If you missed a pill risk of becoming pregnant increases. If you forgot to take one 'active' pill, take two pills as soon as you remember then return to your schedule. If you miss two 'active' pills in a row in first or second week of treatment, take two pills a day for two days in a row. Then return to your schedule. Use birth control test during seven days if such a 'mistake' occurred. If you miss two 'active' pills in a row during third week, or if you miss three pills in a row during any of the first three weeks, you need to start a new pack of pills as if you are a First Day starter.
If you did not take three 'active' pills in a row during any of the first three weeks, start a new pack on the same day as if you are a First Day starter.
If you skipped intake of two or more pills, you may not have monthlies during this month. If you miss a period for two months in a row, you might be pregnant.
If you miss any reminder pills, throw the missed pills away and return to your schedule.
Signs of overdose include nausea and vomiting, vaginal bleeding, increased level of blood potassium. If you suspect overdose contact your health care provider the soonest or seek immediate medical attention.
Store at room temperature, below 25 C (77 F) and out of reach and children and pets.

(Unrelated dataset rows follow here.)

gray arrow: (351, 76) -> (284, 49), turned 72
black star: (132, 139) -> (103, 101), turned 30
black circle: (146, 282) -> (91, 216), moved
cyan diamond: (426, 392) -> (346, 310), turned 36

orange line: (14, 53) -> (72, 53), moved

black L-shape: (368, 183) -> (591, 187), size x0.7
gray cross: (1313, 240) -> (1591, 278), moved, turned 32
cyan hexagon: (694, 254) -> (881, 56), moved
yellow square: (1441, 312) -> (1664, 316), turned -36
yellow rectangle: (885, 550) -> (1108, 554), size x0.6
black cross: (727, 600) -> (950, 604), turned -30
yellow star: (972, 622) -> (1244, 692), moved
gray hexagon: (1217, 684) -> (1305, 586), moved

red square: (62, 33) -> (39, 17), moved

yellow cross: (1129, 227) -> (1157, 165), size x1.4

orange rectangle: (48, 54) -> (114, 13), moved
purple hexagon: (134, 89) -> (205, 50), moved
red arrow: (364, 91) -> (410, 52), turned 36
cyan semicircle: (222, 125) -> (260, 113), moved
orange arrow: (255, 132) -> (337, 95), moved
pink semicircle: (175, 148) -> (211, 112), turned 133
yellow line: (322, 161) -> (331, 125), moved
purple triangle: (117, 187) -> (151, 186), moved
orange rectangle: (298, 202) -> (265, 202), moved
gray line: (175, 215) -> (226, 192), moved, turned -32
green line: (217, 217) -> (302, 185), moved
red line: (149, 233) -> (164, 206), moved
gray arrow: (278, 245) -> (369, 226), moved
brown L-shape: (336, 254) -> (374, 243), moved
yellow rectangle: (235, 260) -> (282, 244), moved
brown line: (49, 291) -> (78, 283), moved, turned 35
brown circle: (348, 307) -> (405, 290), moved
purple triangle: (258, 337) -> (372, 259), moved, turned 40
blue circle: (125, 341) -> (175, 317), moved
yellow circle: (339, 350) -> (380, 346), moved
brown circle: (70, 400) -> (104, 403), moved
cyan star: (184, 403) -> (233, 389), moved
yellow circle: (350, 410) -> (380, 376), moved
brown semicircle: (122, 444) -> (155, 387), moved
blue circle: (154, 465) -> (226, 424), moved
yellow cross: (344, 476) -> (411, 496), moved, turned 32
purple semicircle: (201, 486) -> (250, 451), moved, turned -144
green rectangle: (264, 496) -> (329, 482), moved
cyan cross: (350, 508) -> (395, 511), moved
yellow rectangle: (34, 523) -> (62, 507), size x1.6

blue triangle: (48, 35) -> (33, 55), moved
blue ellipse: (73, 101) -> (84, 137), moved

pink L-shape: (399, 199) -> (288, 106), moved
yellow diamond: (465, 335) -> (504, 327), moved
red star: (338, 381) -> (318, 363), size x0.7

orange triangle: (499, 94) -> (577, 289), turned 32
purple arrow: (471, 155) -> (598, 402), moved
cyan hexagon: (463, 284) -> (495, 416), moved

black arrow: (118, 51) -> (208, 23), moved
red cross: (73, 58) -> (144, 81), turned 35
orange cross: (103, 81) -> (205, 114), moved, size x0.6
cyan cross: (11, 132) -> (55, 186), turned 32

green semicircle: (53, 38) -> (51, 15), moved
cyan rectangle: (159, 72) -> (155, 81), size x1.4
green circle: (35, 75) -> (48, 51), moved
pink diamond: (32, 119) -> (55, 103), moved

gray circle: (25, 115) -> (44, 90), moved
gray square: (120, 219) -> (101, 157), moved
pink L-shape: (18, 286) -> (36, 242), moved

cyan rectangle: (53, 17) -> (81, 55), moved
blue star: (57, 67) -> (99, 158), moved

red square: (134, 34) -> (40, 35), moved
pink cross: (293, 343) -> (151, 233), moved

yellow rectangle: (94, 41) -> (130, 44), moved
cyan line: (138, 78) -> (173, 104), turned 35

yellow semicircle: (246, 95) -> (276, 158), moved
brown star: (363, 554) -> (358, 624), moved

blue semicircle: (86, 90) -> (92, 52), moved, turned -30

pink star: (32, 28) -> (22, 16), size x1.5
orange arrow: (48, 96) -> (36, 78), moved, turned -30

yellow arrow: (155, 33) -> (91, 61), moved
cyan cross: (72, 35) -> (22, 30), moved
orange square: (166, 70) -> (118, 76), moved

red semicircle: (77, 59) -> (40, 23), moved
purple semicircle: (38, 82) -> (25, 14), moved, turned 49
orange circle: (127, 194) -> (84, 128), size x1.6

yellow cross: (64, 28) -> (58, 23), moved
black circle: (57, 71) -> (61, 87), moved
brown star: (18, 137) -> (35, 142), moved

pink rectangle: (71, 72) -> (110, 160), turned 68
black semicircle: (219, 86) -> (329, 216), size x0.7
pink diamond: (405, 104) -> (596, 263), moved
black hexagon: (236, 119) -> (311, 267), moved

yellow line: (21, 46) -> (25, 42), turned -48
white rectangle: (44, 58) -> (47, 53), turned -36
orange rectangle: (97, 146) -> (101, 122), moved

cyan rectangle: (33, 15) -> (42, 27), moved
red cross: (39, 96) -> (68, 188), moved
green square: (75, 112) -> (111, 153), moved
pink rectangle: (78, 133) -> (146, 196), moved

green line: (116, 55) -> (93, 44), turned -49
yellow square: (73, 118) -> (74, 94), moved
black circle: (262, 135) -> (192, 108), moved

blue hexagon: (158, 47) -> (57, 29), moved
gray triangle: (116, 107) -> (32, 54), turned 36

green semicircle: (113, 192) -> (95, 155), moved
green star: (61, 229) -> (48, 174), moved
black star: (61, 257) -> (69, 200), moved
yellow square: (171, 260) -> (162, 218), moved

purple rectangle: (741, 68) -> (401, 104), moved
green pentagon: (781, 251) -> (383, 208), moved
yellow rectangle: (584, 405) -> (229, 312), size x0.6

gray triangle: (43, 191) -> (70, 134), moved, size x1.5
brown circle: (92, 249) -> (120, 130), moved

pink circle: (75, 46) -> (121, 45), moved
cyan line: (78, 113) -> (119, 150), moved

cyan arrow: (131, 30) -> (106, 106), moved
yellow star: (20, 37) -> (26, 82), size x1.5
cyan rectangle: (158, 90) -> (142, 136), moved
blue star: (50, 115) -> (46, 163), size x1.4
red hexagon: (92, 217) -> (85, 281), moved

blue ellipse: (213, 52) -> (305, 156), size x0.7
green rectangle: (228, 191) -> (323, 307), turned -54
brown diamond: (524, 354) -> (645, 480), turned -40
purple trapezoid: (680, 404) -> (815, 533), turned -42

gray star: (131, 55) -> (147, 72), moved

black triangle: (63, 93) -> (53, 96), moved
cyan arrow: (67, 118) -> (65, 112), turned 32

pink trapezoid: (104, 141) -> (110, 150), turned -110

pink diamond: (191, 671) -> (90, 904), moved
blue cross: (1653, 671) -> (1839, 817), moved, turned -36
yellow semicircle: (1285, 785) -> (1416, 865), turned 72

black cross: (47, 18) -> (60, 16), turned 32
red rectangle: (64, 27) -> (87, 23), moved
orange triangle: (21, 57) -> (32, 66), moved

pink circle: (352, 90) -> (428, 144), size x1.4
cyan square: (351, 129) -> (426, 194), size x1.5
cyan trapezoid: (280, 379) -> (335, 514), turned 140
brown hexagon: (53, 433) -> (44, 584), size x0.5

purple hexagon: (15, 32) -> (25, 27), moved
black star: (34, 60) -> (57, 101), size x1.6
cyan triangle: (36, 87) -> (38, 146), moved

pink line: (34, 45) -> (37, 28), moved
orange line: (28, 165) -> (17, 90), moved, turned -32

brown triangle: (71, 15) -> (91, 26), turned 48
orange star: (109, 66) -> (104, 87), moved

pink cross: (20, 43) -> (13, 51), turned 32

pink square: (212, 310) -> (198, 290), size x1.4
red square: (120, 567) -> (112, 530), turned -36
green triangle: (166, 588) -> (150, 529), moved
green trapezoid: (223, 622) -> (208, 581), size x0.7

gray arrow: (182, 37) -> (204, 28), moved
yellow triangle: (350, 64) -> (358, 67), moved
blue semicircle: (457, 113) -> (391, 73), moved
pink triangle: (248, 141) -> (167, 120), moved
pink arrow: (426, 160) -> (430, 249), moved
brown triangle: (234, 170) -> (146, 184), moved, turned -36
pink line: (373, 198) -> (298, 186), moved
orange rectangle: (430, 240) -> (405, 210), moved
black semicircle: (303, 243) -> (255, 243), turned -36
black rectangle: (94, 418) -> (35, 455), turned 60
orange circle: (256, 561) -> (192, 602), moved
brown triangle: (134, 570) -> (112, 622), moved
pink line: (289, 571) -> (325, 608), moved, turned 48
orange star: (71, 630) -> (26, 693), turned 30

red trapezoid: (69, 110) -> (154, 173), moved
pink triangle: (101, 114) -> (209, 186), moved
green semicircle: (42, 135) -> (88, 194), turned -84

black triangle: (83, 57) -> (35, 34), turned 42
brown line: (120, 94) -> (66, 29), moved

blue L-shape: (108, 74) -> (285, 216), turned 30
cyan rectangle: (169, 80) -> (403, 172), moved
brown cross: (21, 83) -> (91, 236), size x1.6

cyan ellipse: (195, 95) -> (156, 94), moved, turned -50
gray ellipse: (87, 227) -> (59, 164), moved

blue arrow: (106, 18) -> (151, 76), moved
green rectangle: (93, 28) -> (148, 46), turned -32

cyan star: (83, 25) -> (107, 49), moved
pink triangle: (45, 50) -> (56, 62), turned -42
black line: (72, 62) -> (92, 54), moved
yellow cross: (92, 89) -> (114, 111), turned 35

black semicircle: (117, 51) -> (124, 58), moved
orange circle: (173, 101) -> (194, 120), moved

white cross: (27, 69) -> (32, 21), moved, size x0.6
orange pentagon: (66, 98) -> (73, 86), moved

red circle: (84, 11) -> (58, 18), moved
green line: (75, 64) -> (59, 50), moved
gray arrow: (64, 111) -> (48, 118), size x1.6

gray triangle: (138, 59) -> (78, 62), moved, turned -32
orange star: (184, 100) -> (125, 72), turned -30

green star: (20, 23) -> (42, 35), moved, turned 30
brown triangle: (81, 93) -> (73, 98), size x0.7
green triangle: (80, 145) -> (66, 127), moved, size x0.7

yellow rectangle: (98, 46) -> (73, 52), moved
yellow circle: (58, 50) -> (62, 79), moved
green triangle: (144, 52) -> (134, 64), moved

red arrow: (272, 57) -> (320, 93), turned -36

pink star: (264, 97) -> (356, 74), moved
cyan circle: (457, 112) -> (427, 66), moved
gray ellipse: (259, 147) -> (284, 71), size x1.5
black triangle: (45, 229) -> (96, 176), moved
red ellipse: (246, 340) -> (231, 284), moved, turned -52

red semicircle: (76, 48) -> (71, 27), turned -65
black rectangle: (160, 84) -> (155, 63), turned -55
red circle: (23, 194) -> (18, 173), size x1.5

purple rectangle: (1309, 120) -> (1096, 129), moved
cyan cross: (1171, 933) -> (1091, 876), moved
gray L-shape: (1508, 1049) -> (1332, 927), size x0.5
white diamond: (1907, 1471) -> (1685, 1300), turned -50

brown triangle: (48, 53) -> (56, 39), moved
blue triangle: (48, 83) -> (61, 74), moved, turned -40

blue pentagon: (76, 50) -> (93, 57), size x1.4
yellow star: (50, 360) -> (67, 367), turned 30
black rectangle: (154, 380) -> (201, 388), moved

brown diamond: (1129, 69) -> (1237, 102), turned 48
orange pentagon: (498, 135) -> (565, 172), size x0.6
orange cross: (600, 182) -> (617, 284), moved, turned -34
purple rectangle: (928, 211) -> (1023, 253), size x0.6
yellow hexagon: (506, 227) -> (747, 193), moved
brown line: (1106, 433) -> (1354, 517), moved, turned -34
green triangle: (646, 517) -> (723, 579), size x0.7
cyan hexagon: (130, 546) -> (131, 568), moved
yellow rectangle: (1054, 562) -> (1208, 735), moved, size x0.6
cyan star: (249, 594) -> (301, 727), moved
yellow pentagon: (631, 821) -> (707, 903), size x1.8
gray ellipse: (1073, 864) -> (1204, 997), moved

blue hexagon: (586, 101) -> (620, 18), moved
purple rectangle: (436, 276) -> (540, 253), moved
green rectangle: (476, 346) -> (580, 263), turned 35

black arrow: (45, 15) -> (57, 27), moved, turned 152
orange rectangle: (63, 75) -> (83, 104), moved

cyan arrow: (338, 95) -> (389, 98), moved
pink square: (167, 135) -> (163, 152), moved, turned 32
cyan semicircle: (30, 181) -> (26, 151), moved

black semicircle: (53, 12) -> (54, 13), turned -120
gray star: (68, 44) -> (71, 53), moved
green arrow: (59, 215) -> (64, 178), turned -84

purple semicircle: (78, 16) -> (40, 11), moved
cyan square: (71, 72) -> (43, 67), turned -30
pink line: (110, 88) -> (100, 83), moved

We provide only general information about medications which does not cover all directions, possible drug integrations, or precautions. Information at the site cannot be used for self-treatment and self-diagnosis. Any specific instructions for a particular patient should be agreed with your health care adviser or doctor in charge of the case. We disclaim reliability of this information and mistakes it could contain. We are not responsible for any direct, indirect, special or other indirect damage as a result of any use of the information on this site and also for consequences of self-treatment.